50 years ago this month The Beatles released a song that marked a major turning point for the young band. “From Me to You” was the tune that convinced producer George Martin that The Beatles were destined to be great—and deserved his full attention.
The record became the group's first #1 hit in Britain. (Their previous single, “Please Please Me,” made it to #2.) It also happened to be the first key change in a Beatles' composition, a sophisticated songwriting trick (for a rock & roll band) that would later become part of their aural brand. For music critics paying attention in Britain, the song served notice that these Liverpool rockers were breaking new ground in popular music. They were defiantly original, passionately engaged, and dramatically distinct. (Think there’s a business lesson in there somewhere?)

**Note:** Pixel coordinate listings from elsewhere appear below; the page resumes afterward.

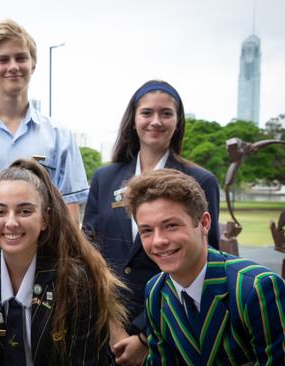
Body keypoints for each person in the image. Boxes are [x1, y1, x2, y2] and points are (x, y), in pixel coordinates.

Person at [82, 80, 220, 364]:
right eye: (147, 113)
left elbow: (209, 260)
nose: (155, 121)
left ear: (177, 122)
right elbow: (88, 254)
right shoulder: (105, 178)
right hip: (106, 328)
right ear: (133, 120)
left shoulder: (200, 180)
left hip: (172, 328)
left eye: (166, 113)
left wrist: (146, 335)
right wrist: (112, 323)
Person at [0, 19, 88, 248]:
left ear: (33, 64)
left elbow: (69, 207)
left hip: (42, 269)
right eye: (2, 60)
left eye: (21, 58)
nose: (13, 66)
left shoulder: (59, 136)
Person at [124, 169, 285, 364]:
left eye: (171, 226)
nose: (158, 241)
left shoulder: (256, 289)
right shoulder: (156, 291)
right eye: (147, 230)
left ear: (204, 223)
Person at [0, 159, 126, 365]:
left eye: (25, 211)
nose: (11, 223)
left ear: (45, 218)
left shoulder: (76, 279)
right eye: (0, 212)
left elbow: (85, 361)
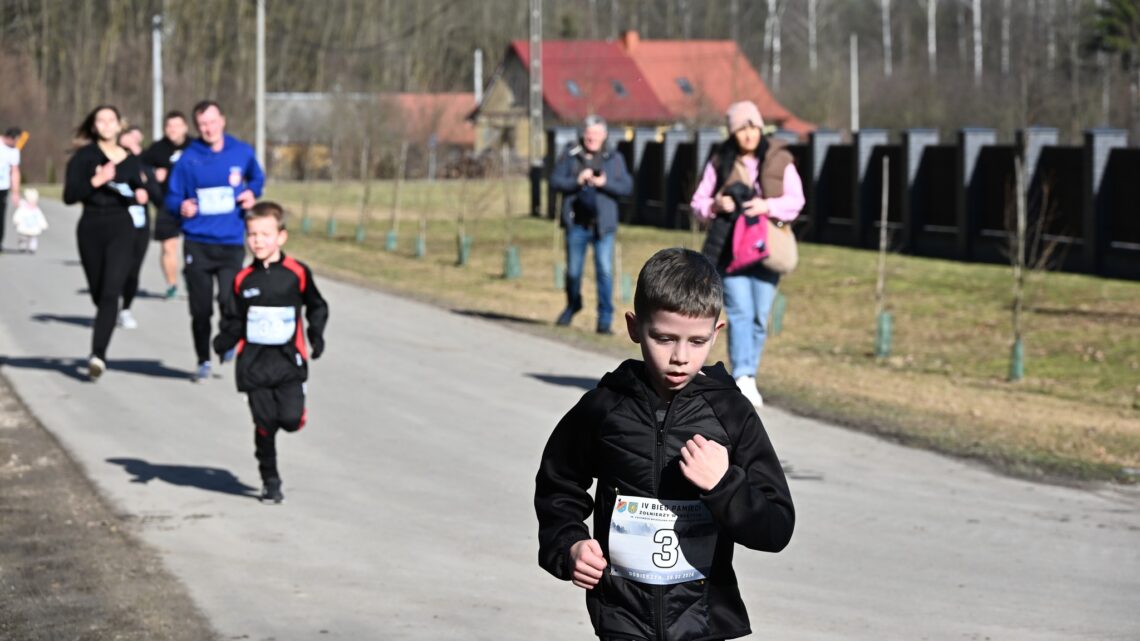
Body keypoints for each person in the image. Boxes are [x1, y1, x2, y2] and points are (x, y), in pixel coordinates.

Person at [535, 247, 795, 641]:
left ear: (716, 332)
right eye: (664, 338)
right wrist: (568, 543)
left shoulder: (731, 413)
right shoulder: (605, 407)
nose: (679, 357)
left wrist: (724, 485)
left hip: (704, 620)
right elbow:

Here’s Walk Off the Earth’s take on the tune, adding their own innovative spin to it.
Singer Del Shannon—who always had an eye for talent and would later produce musical acts of his own—heard The Beatles perform “From Me to You” at the Albert Hall in April 1963 and released a version of the song two months later in the US, becoming the first performer to dent the American charts with a Beatles’ tune. The Fab Four themselves could not achieve that feat for another six months.
For those taking notes, “From Me to You” was one of the few Beatles' songs that was co-written by John Lennon and Paul McCartney side by side, “eyeball to eyeball.” Usually John or Paul would write the song by himself—though it would always be a joint credit. Occasionally one would write most of the song and toss it to the other to finish. But a few were co-written real time, such as “She Loves You” and “I Want to Hold Your Hand.”
Yes, reading this blog may actually help you ace that History of Pop Music exam.